Artificial intelligence is transforming how academic research is conducted. But with this transformation comes legitimate ethical questions about academic integrity. This guide provides practical, ethical guidance for students and researchers.
What AI Can Legitimately Help With
Literature Discovery
Finding relevant papers used to take weeks. AI tools like Elicit, Consensus, Semantic Scholar, and Research Rabbit can surface relevant literature in minutes. This is a legitimate productivity enhancement — similar to using Google Scholar, but smarter. These tools help ensure you are not missing important studies, not writing your literature review for you.
Understanding Difficult Papers
Tools like SciSpace, Explainpaper, and Unriddle let you upload papers and ask questions about confusing passages. Understanding source material is always legitimate.
Grammar and Clarity Editing
Using Grammarly or similar tools to correct grammar and improve clarity of your own writing is universally accepted.
What Crosses the Line
- Submitting AI-generated text as your own writing without disclosure
- Using AI to generate research hypotheses or conclusions presented as your own original thinking
- Using AI to fabricate or interpret data
- Using AI to generate exam responses that test your knowledge
Disclosure Best Practices
Many journals and institutions now require disclosure of AI use.
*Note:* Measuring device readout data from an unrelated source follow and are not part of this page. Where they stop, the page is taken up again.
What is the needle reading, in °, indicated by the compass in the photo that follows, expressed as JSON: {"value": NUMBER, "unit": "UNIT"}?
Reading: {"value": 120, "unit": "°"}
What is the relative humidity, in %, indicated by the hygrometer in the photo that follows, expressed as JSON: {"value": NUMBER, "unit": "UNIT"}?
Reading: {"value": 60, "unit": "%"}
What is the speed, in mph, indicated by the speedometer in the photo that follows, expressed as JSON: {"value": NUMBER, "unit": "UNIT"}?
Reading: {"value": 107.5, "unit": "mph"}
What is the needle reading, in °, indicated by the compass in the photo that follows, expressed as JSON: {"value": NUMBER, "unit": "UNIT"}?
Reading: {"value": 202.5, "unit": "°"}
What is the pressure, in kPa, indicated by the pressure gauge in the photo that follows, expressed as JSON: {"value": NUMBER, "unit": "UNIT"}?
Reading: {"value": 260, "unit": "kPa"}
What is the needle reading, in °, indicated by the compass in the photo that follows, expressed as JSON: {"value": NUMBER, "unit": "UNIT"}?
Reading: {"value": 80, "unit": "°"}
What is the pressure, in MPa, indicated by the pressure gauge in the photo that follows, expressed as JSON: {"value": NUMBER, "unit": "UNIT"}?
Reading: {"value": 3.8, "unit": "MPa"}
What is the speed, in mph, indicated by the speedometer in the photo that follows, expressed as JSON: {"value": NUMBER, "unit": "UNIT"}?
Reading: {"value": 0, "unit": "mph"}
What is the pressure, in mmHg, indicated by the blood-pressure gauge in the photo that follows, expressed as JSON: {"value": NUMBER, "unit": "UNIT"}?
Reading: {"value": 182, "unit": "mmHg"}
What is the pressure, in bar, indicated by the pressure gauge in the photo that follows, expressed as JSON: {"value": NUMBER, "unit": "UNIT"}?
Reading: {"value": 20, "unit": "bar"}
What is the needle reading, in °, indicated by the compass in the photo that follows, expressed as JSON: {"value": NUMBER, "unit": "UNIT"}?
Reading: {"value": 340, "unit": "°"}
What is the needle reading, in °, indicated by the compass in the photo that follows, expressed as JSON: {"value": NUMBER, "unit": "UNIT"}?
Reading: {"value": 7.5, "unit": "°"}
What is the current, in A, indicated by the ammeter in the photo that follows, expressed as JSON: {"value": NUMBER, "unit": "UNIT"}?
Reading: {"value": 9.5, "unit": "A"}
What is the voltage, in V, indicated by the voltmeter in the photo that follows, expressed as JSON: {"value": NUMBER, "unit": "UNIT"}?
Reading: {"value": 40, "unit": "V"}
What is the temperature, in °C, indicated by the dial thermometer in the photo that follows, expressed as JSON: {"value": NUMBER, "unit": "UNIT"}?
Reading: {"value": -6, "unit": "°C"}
A typical acceptable disclosure: "AI language tools were used for grammar correction and clarity editing of this manuscript. All scientific content and conclusions are the work of the authors."
Recommended AI Research Toolkit
For literature search: Elicit, Semantic Scholar, Consensus. For understanding papers: SciSpace, Explainpaper. For reference management: Zotero. For writing improvement: Grammarly, DeepL Write.